- [Exercise] Among the lines of the records, please find those that contain the word "Fedor" and copy them.

- [Dataset entries]
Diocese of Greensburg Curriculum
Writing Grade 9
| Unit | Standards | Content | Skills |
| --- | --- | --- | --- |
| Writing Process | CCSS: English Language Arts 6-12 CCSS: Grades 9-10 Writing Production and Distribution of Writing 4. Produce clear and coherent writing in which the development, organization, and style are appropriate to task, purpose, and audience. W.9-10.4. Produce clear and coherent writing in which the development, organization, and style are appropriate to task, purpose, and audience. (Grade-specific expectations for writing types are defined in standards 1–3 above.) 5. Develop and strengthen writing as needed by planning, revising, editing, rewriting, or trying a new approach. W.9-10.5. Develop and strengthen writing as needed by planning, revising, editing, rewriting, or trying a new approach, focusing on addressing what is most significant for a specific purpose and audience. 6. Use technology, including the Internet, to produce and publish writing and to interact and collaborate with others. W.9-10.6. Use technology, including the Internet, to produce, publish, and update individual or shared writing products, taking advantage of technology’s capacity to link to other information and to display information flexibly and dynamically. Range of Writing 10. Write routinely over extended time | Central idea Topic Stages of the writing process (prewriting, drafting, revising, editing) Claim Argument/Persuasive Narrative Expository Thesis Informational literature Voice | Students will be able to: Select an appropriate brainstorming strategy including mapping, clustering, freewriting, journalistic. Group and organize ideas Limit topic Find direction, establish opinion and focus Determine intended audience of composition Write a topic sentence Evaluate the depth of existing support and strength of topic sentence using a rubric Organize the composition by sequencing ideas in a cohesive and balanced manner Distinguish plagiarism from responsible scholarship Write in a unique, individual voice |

--

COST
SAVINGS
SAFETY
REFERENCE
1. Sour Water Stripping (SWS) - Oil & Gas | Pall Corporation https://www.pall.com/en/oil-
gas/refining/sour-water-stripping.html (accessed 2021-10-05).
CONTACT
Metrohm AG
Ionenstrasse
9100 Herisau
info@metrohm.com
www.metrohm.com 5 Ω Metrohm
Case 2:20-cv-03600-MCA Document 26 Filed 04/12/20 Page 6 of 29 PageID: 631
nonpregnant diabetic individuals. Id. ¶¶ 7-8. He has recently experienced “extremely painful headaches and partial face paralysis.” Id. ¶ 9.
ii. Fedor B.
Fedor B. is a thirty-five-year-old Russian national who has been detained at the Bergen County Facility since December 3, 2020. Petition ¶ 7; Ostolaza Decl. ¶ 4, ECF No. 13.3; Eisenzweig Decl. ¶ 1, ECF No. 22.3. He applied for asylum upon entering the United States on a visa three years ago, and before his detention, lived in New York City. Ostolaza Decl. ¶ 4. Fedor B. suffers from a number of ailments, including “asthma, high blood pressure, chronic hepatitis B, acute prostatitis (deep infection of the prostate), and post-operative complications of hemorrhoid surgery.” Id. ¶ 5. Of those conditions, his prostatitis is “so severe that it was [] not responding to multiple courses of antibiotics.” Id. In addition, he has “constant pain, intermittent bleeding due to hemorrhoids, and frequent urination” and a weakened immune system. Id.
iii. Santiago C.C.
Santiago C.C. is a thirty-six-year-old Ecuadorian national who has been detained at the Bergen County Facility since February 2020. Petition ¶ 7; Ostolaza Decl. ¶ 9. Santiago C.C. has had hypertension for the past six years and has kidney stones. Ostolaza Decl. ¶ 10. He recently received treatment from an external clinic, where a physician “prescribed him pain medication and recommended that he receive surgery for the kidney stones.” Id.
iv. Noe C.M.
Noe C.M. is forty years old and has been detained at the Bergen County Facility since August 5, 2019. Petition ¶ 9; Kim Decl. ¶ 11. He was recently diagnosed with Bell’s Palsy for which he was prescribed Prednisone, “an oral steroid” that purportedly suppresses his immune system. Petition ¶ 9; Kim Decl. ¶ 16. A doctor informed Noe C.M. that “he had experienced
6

---

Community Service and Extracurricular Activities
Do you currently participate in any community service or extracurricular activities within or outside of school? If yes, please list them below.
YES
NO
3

- [Solved problem]
ii. Fedor B.
Fedor B. is a thirty-five-year-old Russian national who has been detained at the Bergen County Facility since December 3, 2020. Petition ¶ 7; Ostolaza Decl. ¶ 4, ECF No. 13.3; Eisenzweig Decl. ¶ 1, ECF No. 22.3. He applied for asylum upon entering the United States on a visa three years ago, and before his detention, lived in New York City. Ostolaza Decl. ¶ 4. Fedor B. suffers from a number of ailments, including “asthma, high blood pressure, chronic hepatitis B, acute prostatitis (deep infection of the prostate), and post-operative complications of hemorrhoid surgery.” Id. ¶ 5. Of those conditions, his prostatitis is “so severe that it was [] not responding to multiple courses of antibiotics.” Id. In addition, he has “constant pain, intermittent bleeding due to hemorrhoids, and frequent urination” and a weakened immune system. Id.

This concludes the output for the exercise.